Slowly digested foods: different types of porridge (millet, buckwheat, French barley), wholegrain cakes and bread, various cereals, potatoes, pasta, brown rice, etc.
At the same time, diabetics should of course avoid fatty foods, alcohol and foods that contain a lot of sugar.
However, it is not only what we eat, but also the amount of food as well as the number and time of meals that matters. It is recommended to consume several small meals daily (about 4 – 6) at more or less the same time as this prevents blood glucose levels to fall.
Diet is therefore extremely important in patients with diabetes not only because it helps with controlling the amount of blood sugar, but also because it helps manage your body weight.
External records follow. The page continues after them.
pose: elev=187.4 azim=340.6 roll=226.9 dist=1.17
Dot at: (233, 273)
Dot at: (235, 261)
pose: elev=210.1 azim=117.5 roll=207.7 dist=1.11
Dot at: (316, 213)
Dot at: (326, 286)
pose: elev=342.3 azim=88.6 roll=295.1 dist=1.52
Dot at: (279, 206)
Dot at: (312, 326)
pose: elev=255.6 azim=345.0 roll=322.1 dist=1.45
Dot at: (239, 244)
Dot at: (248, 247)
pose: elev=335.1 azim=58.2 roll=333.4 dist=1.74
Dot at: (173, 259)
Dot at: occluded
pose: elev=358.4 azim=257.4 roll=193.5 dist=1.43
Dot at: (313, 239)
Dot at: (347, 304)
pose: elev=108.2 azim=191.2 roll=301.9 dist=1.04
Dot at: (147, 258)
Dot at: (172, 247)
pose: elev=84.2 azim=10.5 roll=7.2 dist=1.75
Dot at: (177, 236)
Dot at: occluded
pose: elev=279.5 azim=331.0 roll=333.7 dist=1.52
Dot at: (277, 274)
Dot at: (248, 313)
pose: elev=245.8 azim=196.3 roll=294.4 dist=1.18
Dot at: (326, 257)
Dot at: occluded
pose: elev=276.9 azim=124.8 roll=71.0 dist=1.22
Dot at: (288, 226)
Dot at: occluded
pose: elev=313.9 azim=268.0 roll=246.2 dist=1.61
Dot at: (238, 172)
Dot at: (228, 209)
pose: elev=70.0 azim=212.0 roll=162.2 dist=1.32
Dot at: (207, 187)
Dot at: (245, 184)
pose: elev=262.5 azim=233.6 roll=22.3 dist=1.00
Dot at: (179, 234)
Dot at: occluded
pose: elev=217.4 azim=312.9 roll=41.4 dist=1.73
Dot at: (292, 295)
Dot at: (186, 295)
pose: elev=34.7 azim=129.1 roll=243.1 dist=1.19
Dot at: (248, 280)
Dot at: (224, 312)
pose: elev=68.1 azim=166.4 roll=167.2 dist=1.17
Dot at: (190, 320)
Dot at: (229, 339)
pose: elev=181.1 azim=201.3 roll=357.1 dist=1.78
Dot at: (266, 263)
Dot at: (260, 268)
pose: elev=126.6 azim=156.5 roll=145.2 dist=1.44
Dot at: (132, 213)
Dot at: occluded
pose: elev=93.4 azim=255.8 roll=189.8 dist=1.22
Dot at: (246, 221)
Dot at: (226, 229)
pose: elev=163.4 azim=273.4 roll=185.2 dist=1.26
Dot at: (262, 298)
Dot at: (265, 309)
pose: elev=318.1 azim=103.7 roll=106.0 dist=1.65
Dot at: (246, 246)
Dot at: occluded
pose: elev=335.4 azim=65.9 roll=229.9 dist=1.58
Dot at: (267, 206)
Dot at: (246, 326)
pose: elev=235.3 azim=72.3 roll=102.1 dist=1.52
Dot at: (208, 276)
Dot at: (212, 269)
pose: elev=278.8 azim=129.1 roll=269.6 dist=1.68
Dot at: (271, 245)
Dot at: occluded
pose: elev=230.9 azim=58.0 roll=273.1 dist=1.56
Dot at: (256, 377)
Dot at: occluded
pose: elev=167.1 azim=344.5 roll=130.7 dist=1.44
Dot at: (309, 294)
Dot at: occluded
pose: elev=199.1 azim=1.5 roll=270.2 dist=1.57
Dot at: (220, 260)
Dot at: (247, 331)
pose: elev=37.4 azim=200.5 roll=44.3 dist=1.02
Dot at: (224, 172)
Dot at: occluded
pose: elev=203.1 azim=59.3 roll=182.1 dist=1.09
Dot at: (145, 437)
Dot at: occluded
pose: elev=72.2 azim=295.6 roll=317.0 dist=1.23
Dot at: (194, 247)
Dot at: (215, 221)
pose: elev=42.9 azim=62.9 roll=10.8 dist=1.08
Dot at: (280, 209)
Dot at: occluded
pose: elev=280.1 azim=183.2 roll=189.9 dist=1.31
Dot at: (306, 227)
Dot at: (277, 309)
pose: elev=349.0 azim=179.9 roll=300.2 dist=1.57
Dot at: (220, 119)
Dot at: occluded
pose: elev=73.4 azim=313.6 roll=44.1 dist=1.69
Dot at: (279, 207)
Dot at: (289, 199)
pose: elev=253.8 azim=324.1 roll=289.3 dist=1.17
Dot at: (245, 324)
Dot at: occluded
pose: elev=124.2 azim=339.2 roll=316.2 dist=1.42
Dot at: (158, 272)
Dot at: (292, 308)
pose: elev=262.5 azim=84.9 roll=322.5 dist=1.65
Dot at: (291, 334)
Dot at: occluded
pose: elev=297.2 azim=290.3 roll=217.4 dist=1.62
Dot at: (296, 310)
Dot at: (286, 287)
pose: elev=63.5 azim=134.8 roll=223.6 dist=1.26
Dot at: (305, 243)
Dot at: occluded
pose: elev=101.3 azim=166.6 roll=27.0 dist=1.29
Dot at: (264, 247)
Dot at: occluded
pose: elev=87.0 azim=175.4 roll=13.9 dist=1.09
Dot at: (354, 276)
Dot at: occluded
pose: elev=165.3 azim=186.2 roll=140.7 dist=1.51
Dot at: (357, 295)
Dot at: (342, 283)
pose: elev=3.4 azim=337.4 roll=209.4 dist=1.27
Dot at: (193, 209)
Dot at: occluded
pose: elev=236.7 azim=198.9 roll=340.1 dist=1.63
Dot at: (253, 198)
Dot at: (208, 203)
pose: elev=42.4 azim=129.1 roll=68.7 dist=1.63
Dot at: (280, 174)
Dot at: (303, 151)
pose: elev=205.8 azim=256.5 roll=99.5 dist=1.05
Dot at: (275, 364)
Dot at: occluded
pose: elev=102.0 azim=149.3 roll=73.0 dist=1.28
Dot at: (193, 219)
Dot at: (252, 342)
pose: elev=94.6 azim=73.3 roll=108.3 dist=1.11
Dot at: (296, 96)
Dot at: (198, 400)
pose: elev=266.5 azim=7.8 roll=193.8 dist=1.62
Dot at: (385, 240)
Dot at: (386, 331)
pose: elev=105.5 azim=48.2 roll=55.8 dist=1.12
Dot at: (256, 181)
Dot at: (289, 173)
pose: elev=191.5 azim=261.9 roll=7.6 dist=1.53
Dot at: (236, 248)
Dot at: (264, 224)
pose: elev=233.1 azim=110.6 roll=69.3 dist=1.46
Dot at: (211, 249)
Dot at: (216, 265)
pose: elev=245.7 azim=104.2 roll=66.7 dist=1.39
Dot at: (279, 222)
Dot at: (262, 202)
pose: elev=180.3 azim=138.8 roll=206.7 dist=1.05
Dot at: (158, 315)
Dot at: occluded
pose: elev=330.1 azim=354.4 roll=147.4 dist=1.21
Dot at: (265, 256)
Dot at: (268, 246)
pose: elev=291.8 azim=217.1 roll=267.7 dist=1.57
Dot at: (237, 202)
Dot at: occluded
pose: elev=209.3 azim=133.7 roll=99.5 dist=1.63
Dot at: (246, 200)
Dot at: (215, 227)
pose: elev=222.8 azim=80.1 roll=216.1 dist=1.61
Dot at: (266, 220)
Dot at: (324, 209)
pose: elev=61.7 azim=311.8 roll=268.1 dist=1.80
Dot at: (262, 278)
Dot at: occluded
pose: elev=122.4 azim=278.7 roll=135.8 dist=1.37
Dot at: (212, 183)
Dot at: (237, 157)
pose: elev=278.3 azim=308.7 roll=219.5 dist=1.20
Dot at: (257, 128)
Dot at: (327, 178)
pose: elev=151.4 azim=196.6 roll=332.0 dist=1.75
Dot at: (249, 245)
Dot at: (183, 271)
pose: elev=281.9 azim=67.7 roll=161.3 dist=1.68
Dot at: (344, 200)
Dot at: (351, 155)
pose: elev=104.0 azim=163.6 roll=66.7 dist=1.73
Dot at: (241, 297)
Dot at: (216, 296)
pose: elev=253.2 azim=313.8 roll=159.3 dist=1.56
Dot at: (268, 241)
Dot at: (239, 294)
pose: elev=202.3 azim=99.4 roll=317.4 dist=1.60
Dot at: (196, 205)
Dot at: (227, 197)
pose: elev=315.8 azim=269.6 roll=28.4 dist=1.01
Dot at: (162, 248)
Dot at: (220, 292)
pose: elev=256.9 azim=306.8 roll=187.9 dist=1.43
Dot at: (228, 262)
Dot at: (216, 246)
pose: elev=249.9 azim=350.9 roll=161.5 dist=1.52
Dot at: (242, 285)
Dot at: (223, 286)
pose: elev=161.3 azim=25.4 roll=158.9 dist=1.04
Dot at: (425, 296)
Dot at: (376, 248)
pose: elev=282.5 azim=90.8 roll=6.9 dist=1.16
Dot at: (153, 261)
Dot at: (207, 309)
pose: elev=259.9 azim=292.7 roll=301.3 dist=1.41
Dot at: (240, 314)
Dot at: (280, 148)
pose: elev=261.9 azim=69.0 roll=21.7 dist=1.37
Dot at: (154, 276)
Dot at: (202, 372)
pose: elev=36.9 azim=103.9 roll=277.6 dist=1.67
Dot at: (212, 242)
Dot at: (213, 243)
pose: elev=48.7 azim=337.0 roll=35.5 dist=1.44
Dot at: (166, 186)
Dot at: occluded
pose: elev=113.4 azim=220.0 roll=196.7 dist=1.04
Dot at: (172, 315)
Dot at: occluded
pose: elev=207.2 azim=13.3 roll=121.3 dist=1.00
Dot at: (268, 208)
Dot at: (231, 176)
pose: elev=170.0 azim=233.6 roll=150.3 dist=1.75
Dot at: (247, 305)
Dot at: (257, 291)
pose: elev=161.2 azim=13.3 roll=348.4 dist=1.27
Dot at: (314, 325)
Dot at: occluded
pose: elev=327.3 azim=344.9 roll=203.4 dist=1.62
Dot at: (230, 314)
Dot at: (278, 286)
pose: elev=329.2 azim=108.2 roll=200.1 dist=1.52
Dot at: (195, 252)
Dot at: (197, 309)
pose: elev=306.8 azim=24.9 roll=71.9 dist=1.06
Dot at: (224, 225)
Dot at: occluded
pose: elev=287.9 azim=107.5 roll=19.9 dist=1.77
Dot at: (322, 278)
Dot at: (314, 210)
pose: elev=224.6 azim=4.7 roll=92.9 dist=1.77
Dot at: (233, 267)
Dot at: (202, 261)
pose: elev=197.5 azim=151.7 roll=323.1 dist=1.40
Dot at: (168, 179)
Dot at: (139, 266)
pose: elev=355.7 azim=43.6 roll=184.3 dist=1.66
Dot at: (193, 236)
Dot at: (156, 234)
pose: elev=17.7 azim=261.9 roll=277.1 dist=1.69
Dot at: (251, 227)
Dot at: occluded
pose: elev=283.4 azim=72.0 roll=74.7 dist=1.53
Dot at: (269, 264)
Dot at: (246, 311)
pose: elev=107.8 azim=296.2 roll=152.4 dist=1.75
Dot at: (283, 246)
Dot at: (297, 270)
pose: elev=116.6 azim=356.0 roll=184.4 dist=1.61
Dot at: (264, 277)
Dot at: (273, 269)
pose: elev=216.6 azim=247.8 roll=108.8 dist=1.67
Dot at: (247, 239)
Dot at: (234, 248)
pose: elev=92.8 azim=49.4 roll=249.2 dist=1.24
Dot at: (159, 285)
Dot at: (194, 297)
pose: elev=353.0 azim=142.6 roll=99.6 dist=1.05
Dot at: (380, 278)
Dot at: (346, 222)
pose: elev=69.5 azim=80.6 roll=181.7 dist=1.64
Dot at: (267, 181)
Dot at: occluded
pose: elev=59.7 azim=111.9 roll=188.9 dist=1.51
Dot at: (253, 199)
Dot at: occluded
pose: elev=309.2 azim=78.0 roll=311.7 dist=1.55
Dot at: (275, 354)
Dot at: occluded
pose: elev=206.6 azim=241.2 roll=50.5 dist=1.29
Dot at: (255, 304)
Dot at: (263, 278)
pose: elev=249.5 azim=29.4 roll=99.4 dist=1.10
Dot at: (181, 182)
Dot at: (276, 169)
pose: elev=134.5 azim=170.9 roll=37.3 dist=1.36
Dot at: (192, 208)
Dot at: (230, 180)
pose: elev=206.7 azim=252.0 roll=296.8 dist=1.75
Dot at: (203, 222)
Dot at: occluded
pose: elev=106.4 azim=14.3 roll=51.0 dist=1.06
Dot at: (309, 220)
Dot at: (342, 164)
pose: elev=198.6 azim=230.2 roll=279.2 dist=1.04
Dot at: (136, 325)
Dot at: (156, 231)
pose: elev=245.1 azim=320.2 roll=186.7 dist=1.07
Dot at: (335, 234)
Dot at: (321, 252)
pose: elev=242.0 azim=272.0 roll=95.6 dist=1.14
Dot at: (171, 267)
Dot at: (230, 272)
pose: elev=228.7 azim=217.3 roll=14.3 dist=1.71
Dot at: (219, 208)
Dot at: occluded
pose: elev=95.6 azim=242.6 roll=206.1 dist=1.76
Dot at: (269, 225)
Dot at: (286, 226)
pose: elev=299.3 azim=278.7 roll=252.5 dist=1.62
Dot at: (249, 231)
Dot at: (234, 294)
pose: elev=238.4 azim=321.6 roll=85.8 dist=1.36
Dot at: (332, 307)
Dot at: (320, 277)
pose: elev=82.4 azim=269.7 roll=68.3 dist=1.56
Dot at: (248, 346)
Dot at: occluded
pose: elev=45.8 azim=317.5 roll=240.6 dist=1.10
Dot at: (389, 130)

As many as 80-90% of patients with diabetes also have the so-called metabolic syndrome in addition to diabetes which is manifested in elevated blood fat levels, increased blood pressure and excess weight.
The problem with obesity is that abdominal fat increases tissue resistance to insulin. It also promotes inflammation and affects blood clotting. In metabolic syndrome, however, fat is not only loaded in the abdominal cavity, but also in the intestine, liver and pancreas.
Therefore, a balanced diet and a lot of exercise are all the more important for diabetics.
How can CBD help diabetics?
In diabetes, CBD has proven to be an effective natural substance with a variety of beneficial effects. First and foremost, CBD has extremely pronounced anti-inflammatory effects, which is why it helps relieve all symptoms of inflammation in diabetics.
In many patients, CBD has been shown to have contributed to a reduced insulin intake and reduced insulin resistance, which is the main cause of various types of inflammation.
Cannabis is also supposed to help stabilize blood sugar while opening blood vessels, improving circulation, helping correct increased blood pressure and reducing cholesterol.
Some studies have even shown that CBD helps alleviate symptoms such as diabetic neuropathy (nervous system impairment) and visual impairment.
Diabetic neuropathy most often affects the arms and legs, but its symptoms can spread to any organ. The most common symptoms of nervous system failure are numbness, tingling and pain, and CBD has been shown to successfully relieve these symptoms.
What dose of CBD is recommended for diabetics?
In more manageable forms of diabetes, using 5% CBD drops 2x a day is sufficient. Studies show that regular CBD users have lower fasting insulin levels than non-users. However, we must, of course, understand and bear in mind that CBD cannot fully replace traditional forms of diabetes treatment.
It is therefore important that diabetic patients follow their doctor’s instructions and add CBD to their diet as one of possible alternatives that can successfully help improve diabetes symptoms.